Are you a member of this parish?"
  The old man says, "No I'm not."
  "But you are Roman Catholic, aren't you?"
  "No I'm not."
  "Well, why are you telling me about it?"
  The old man says, "Hell, I'm telling everyone about it!"



  Once, there was this guy, who personally felt that he has committed
lots of sinful crime and therefore decided to visit a church and
confess all of his sins.  When he arrived at a church, he walked to
the confession area and spoke to the pastor. "Father, I am sinful. "
  "Yes son, just tell me what have you done, the Lord will forgive you."
  "Father, I have a steady relationship with my girlfriend, it's been 
3 years and nothing serious ever happened between us.  Yesterday, I
visited her house, nobody was at home except for her sister.  We were
alone and I slept with her. "
  "That's bad my boy, fortunately you realize your mistake." 
  "Father, last week I went to her office to look for her, but nobody
was around except for one of her colleagues, so I slept with her too."
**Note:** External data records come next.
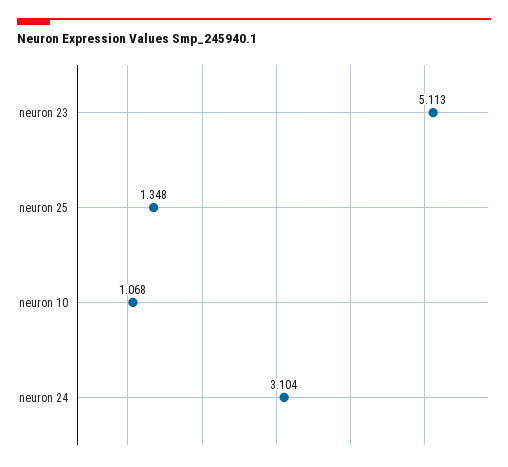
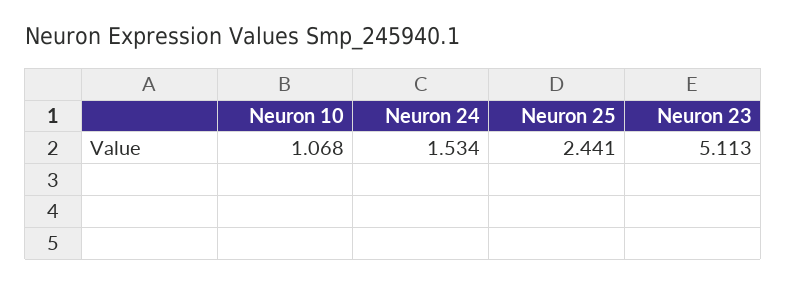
  {
    "neuron 23": 5.113,
-   "neuron 25": 1.348,
+   "neuron 25": 2.441,
    "neuron 10": 1.068,
-   "neuron 24": 3.104
+   "neuron 24": 1.534
  }

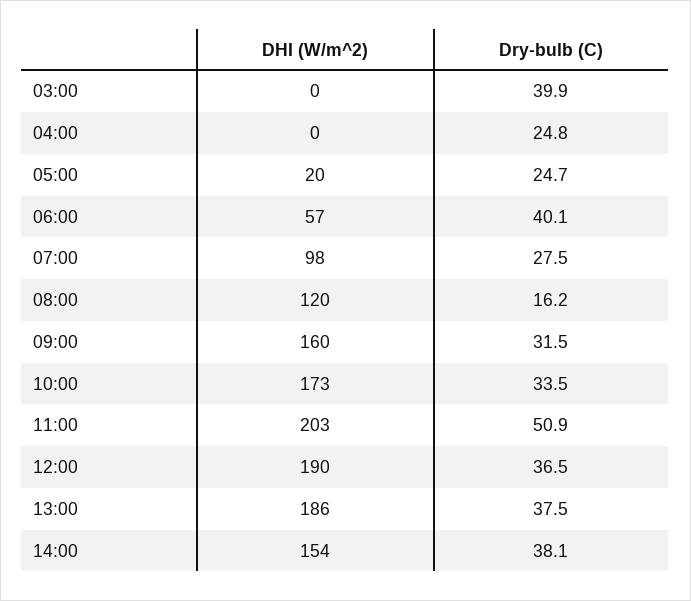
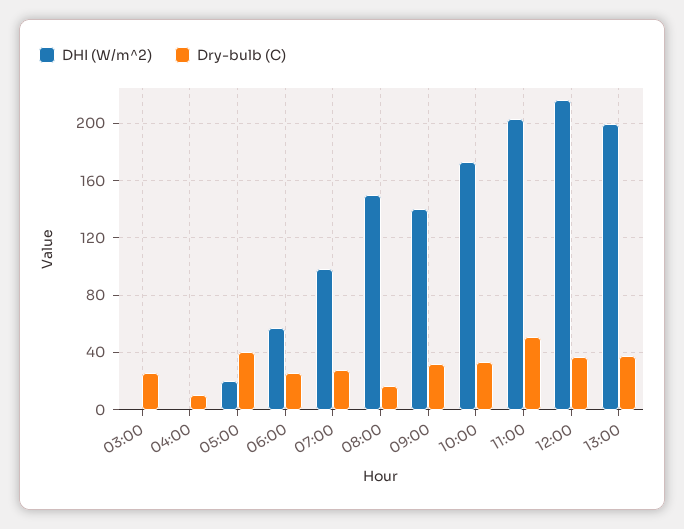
  {
    "DHI (W/m^2)": {
      "03:00": 0,
      "04:00": 0,
      "05:00": 20,
      "06:00": 57,
      "07:00": 98,
-     "08:00": 120,
+     "08:00": 150,
-     "09:00": 160,
+     "09:00": 140,
      "10:00": 173,
      "11:00": 203,
-     "12:00": 190,
+     "12:00": 215,
-     "13:00": 186,
+     "13:00": 200
-     "14:00": 154
    },
    "Dry-bulb (C)": {
-     "03:00": 39.9,
+     "03:00": 25,
-     "04:00": 24.8,
+     "04:00": 10,
-     "05:00": 24.7,
+     "05:00": 40,
-     "06:00": 40.1,
+     "06:00": 25,
      "07:00": 27.5,
      "08:00": 16.2,
      "09:00": 31.5,
      "10:00": 33.5,
      "11:00": 50.9,
      "12:00": 36.5,
-     "13:00": 37.5,
+     "13:00": 37.5
-     "14:00": 38.1
    }
  }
  "That's not very good of you."
  "Father, last month, I went to her uncle's house to look for her,
nobody was around except for her auntie, and I slept with her too." 
  "Father?..Father?"
  suddenly this guy realised that there was no response from the Father,
he walked over and discovered that the Pastor was not there. So he began
searching for him.
  "Father?  Where are you?"
  He searched high and low, and finally he found him hiding under the
table behind the piano.
  "Father, why are you hiding here?"
  "Sorry son, suddenly I remembered there's nobody around here except me."




  Elmer goes into the confessional. He says to the priest, "Father, 
a girl asked me yesterday if she could kiss me and I said no."
  The priest says, "Very good, my son. You did right. You'll get your 
reward in heaven."
  The next week Elmer comes in and says, "Father, a girl asked me last
night if she could make love with me and I told her no."
  The priest says, "Well, you did right, my son. You're going to get 
your reward in heaven".
  Elmer says, "Father, what's my reward going to be?"
  The priest says, "A bale of hay, you horse's ass".